Talvez, à primeira vista, ter a alma subnutrida seja ruim. Mas ao menos é uma alma que tem fome. Pior é a alma saciada. Essa está morta. Sim, acho que almas morrem.

Vênus disse...

delire... delire pulsantemente.... pra quem, o que vem a ser? nem se preocupe... o que importa é sentir, assim como você expressa nessas linhas intensamente.

Fantasie a realidade... esse é o maior dom

Roberto B. disse...

e esse seu escrito desatou nós para nós.


gostei, gostei, como sempre.

Luz disse...

"Não quero a faca, nem o queijo...
Eu quero a fome"

[Adélia Prado]

Puro motor!

Rê_Ayla disse...

adoro seus textos...

Cláudia M. disse...

adorei...

BG disse...

Menos mal que alimento pra alma é fácil de encontrar. Difícil é saber o que comer, pra não deixá-la subnutrida!
Ontem a lua estava tão bonita, que me empanturrei!
Já provou a lua de numa noite de junho?

Mila Ferreira disse...

Eita duvida cruel é saber quem somos...
Simplesmente ameih seu texto: amo tudo o que vc escreve... é de uma inspiração tamanhã.


bjs

http://devaneiosfugazes.blogspot.com/

Nara Sales disse...

E, aqui ou aculá existes de forma maravilhosa.

Camila Lourenço disse...

Tb sou assim...e vou te falar, ando numa precisão danada de tirar férias de mim...

Flá Costa disse...

Acho que é isso mesmo, Alicia.
A gente acaba se descobrindo (e se perdendo) o tempo inteiro.

com o tempo a gente aprende.

-espero-

beijos!

Sandro Ataliba disse...

Viajei agora. Deu nó. Acho que quem delirou fui eu. rs

Lilian disse...

os meus faz tempo.
Beijo.

Lívia Azzi disse...

Eu também deliro com a fome da alma. Rubem Alves diz que o nome disso é saudade. Coisa que sentimos até do que ainda não vivemos...

Thaís Alves disse...

Nossa, o mais louco é que entendi perfeitamente o que você quis dizer. Acho que o segredo é atarmos outros laços, encontrarmo-nos novamente conosco, com outras pessoas, com outros objetivos, com outros gostos, nos reinventarmos e na briga do ID com o superego, JAMAIS deixar o ego de lado. Quando o nosso mundo se perde, é hora de construir outro melhor. Beeeeijos

Ayanne Sobral disse...

[eu não acredito que ainda não tinha visto isso aqui]

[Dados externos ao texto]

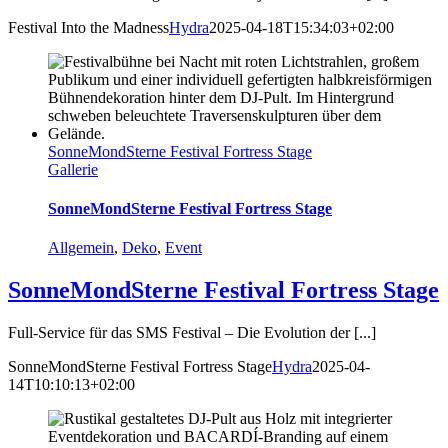
Festival Into the Madness
Hydra
2025-04-18T15:34:03+02:00
SonneMondSterne Festival Fortress Stage
Gallerie
SonneMondSterne Festival Fortress Stage
Allgemein
,
Deko
,
Event
SonneMondSterne Festival Fortress Stage
Full-Service für das SMS Festival – Die Evolution der [...]
SonneMondSterne Festival Fortress Stage
Hydra
2025-04-
14T10:10:13+02:00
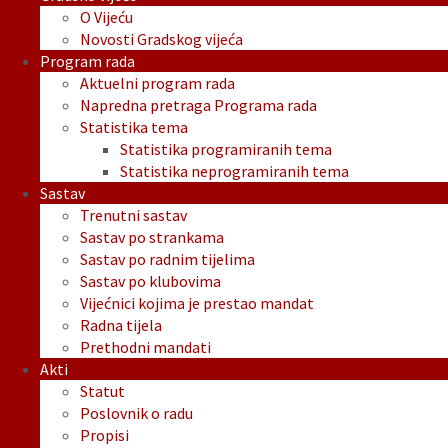
O Vijeću
Novosti Gradskog vijeća
Program rada
Aktuelni program rada
Napredna pretraga Programa rada
Statistika tema
Statistika programiranih tema
Statistika neprogramiranih tema
Sastav
Trenutni sastav
Sastav po strankama
Sastav po radnim tijelima
Sastav po klubovima
Vijećnici kojima je prestao mandat
Radna tijela
Prethodni mandati
Akti
Statut
Poslovnik o radu
Propisi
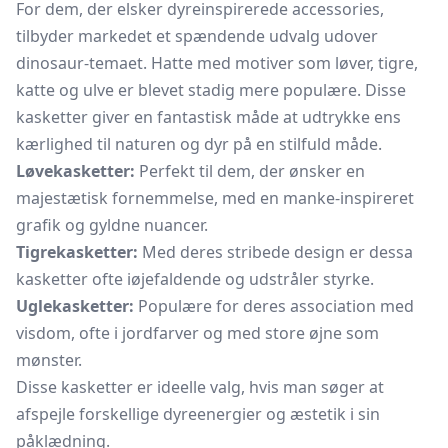
For dem, der elsker dyreinspirerede accessories,
tilbyder markedet et spændende udvalg udover
dinosaur-temaet. Hatte med motiver som løver, tigre,
katte og ulve er blevet stadig mere populære. Disse
kasketter giver en fantastisk måde at udtrykke ens
kærlighed til naturen og dyr på en stilfuld måde.
Løvekasketter:
Perfekt til dem, der ønsker en
majestætisk fornemmelse, med en manke-inspireret
grafik og gyldne nuancer.
Tigrekasketter:
Med deres stribede design er dessa
kasketter ofte iøjefaldende og udstråler styrke.
Uglekasketter:
Populære for deres association med
visdom, ofte i jordfarver og med store øjne som
mønster.
Disse kasketter er ideelle valg, hvis man søger at
afspejle forskellige dyreenergier og æstetik i sin
påklædning.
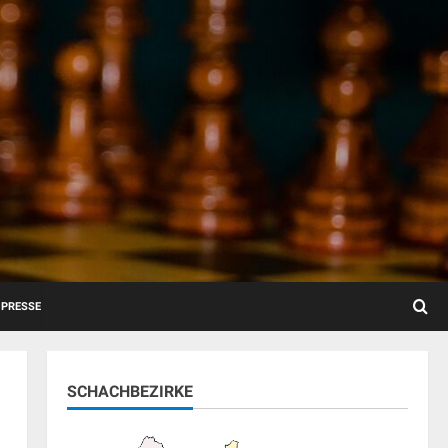
PRESSE
SCHACHBEZIRKE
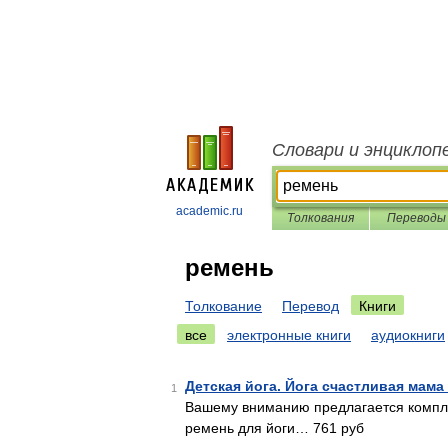
Словари и энциклоп
academic.ru
Толкования
Переводы
ремень
Толкование
Перевод
Книги
все
электронные книги
аудиокниги
Детская йога. Йога счастливая мама 
1
Вашему вниманию предлагается комплек
ремень для йоги… 761 руб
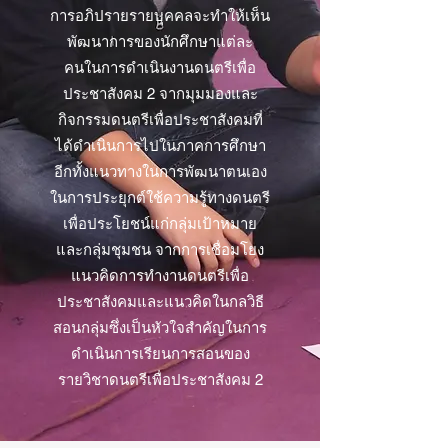
การอภิปรายรายบุคคลจะทำให้เห็น
พัฒนาการของนักศึกษาแต่ละ
คนในการดำเนินงานดนตรีเพื่อ
ประชาสังคม 2 จากมุมมองและ
กิจกรรมดนตรีเพื่อประชาสังคมที่
ได้ดำเนินการไปในภาคการศึกษา
อีกทั้งแนวทางในการพัฒนาตนเอง
ในการประยุกต์ใช้ความรู้ทางดนตรี
เพื่อประโยชน์แก่กลุ่มเป้าหมาย
และกลุ่มชุมชน จากการเชื่อมโยง
แนวคิดการทำงานดนตรีเพื่อ
ประชาสังคมและแนวคิดในกลวิธี
สอนกลุ่มซึ่งเป็นหัวใจสำคัญในการ
ดำเนินการเรียนการสอนของ
รายวิชาดนตรีเพื่อประชาสังคม 2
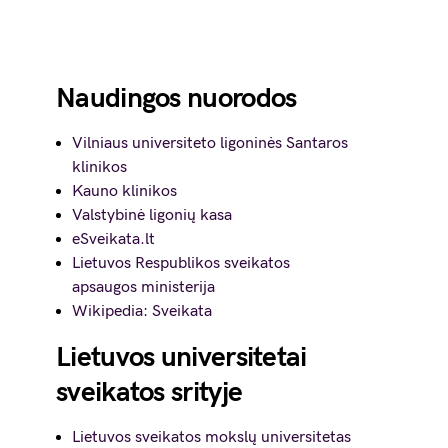
Naudingos nuorodos
Vilniaus universiteto ligoninės Santaros
klinikos
Kauno klinikos
Valstybinė ligonių kasa
eSveikata.lt
Lietuvos Respublikos sveikatos
apsaugos ministerija
Wikipedia: Sveikata
Lietuvos universitetai
sveikatos srityje
Lietuvos sveikatos mokslų universitetas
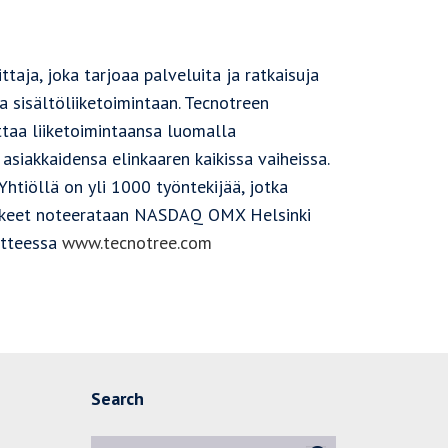
taja, joka tarjoaa palveluita ja ratkaisuja
a sisältöliiketoimintaan. Tecnotreen
attaa liiketoimintaansa luomalla
asiakkaidensa elinkaaren kaikissa vaiheissa.
htiöllä on yli 1000 työntekijää, jotka
sakkeet noteerataan NASDAQ OMX Helsinki
oitteessa
www.tecnotree.com
Search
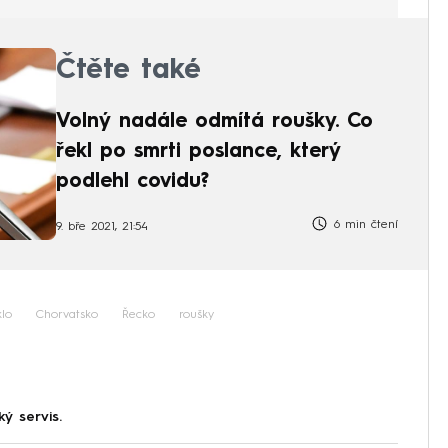
Čtěte také
Volný nadále odmítá roušky. Co
řekl po smrti poslance, který
podlehl covidu?
6 min čtení
9. bře 2021, 21:54
klo
Chorvatsko
Řecko
roušky
ký servis.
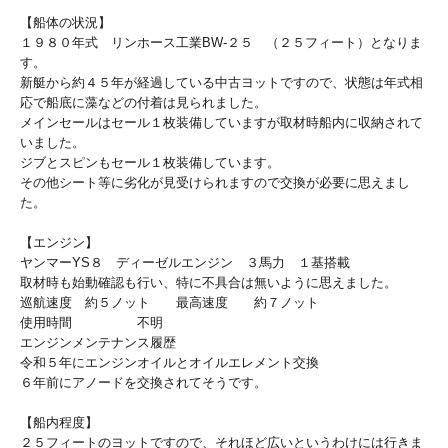
【船体の状況】
１９８０年式 リンホース工業BW-２５ （２５フィート）となりま
す。
新艇から約４５年が経過している中古ヨットですので、状態は年式相
応で船底に藻などの付着は見られました。
メインセールはセール１枚装備していますが取材時船内に収納されて
いました。
ジブとスピンもセール１枚装備しています。
その他シート等に劣化が見受けられますので交換が必要に思えまし
た。
【エンジン】
ヤンマーYS８ ディーゼルエンジン ３馬力 １基搭載
取材時も始動確認も行い、特に不具合は無いように思えました。
巡航速度 約５ノット 最高速度 約７ノット
使用時間 不明
エンジンメンテナンス履歴
令和５年にエンジンオイルとオイルエレメント交換
６年前にアノードを交換されてそうです。
【船内程度】
２５フィートのヨットですので、それほど広いというわけには行きま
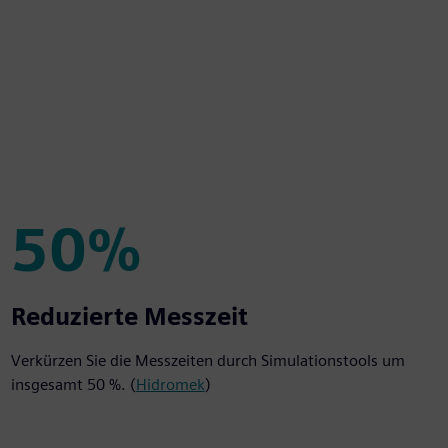
50%
50%
Reduzierte Messzeit
Verkürzen Sie die Messzeiten durch Simulationstools um
insgesamt 50 %. (
Hidromek
)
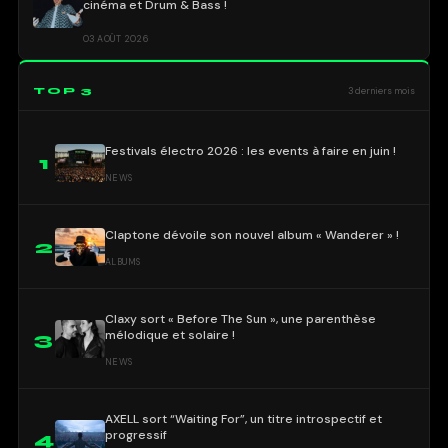
cinéma et Drum & Bass !
03 AOÛT 2026
TOP 3
3 derniers mois
Festivals électro 2026 : les events à faire en juin !
1
NEWS
Claptone dévoile son nouvel album « Wanderer » !
2
ALBUMS
Claxy sort « Before The Sun », une parenthèse
mélodique et solaire !
3
NEWS
AXELL sort “Waiting For”, un titre introspectif et
progressif
4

E porque eu vim ver? Pra me assustar. É, pra sentir medo ao encontrar aqui as palavras que eu não disse. Porque, Alicia, é isso que tenho vivido, é isso que tem deixado muda a minha alma. É exatamente isso, só me faltava ver escrito.

Sentido da vida, cadê?
Se é que ele existe, muda. Assim como nós mudamos e como mudam os nós que nos prendiam a ele, ou a vida.
Nem sei o que tô dizendo...
Só sei que [essa semana mais que nunca] tenho tido vontade de colocar o meu sapato de morrer, e não pedir licença, surtar, parar de respirar, renascer.

Porque eu existo litigiosamente.

Entrar aqui é dolorido. É dolorido ver minhas dores nas palavras de outra pessoa. É estranho.

Ayanne Sobral disse...

Obrigada.

[acho que só precisava dizer isso]

Anônimo disse...

Sempre só.

Raquel Lautenschlager Santana disse...

Alicia,conheci o seu blog,no blog
de minha sobrinha Mulher de30.
Através do blog Belas Artes Médicas.Parabéns.
Abraço.

Carina Destempero disse...

Só existimos no lapso do pensamento. E tenho a impressão que é nesse lapso que você escreve. Por isso o delírio é tão real.